The last decade has seen at least two controversies related to alleged anti-Semitism on the part of professors. In 2016, Rutgers University women and gender studies professor Jasbir Puar gave a speech at Dartmouth about the Israeli occupation of Palestine that some students and professors deemed anti-Semitic because of what they called unfair or untrue criticisms of Israel. In 2017, Native American studies professor N. Bruce Duthu declined his appointment to dean of faculty after some Jewish professors and students raised questions about his authorship of a 2013 letter supporting the “Boycott, Divestment and Sanctions” movement, which seeks to encourage organizations to cut ties with Israel.

“As someone who has been practicing and observantly Jewish for their entire life, it honestly has not been something I’ve experienced on this campus.”

Members of the Jewish community today agree that Dartmouth bears little resemblance to its past in terms of anti-Semitism.

“Dartmouth is such a bubble when it comes to many things, but I definitely think when it comes to anti-Semitism as well,” Hillel president Becky Milner ’21 said. “As someone who has been practicing and observantly Jewish for their entire life, it honestly has not been something I’ve experienced on this campus.”

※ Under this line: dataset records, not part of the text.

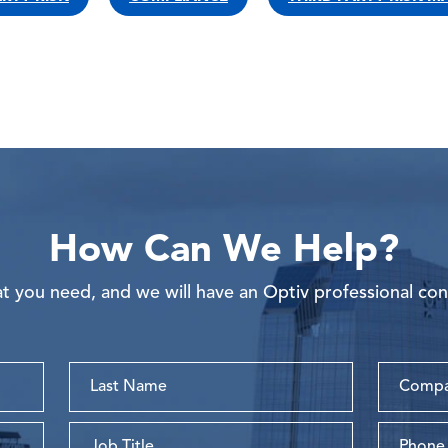
How Can We Help?
 you need, and we will have an Optiv professional con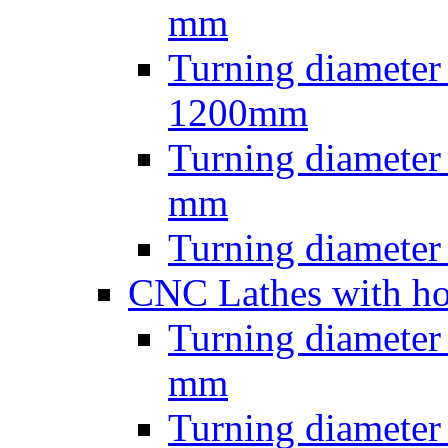
mm
Turning diameter
1200mm
Turning diamete
mm
Turning diamete
CNC Lathes with ho
Turning diameter
mm
Turning diameter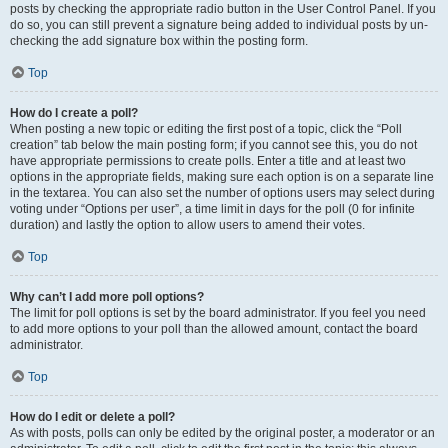
posts by checking the appropriate radio button in the User Control Panel. If you
do so, you can still prevent a signature being added to individual posts by un-
checking the add signature box within the posting form.
Top
How do I create a poll?
When posting a new topic or editing the first post of a topic, click the “Poll
creation” tab below the main posting form; if you cannot see this, you do not
have appropriate permissions to create polls. Enter a title and at least two
options in the appropriate fields, making sure each option is on a separate line
in the textarea. You can also set the number of options users may select during
voting under “Options per user”, a time limit in days for the poll (0 for infinite
duration) and lastly the option to allow users to amend their votes.
Top
Why can’t I add more poll options?
The limit for poll options is set by the board administrator. If you feel you need
to add more options to your poll than the allowed amount, contact the board
administrator.
Top
How do I edit or delete a poll?
As with posts, polls can only be edited by the original poster, a moderator or an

Chabad president Alec Kaplan ’21 said that Dartmouth’s community is especially tolerant when compared to what he hears about other schools, where he said students he knows have recently been the victims of verbal attacks and vandalism and where anti-Semitism and criticisms of Israel “go hand-in-hand.”

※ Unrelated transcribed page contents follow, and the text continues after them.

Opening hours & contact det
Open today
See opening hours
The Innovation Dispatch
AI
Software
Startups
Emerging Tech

Heschel highlighted the close relationships at Dartmouth between the Jewish studies and Middle Eastern studies departments and Jewish and Muslim student organizations, the admissions office’s efforts to increase recruitment from Jewish day schools and the broad collection of student who take Jewish studies of classes as evidence that Dartmouth presents a “friendly and welcoming environment.”

“I think that, honestly, while we can talk about Hopkins and everything that happened in the past and The Dartmouth Review,” Heschel said, “the bottom line is we have a better situation at Dartmouth for Jewish students than any other college I can think of.”

Correction appended (Jan. 12, 2021): A previous version of this article inaccurately paraphrased a quote from Kaplan. The sentence, which implied that he believes people at Dartmouth can respectfully criticize Israel without being anti-Semitic, has been removed.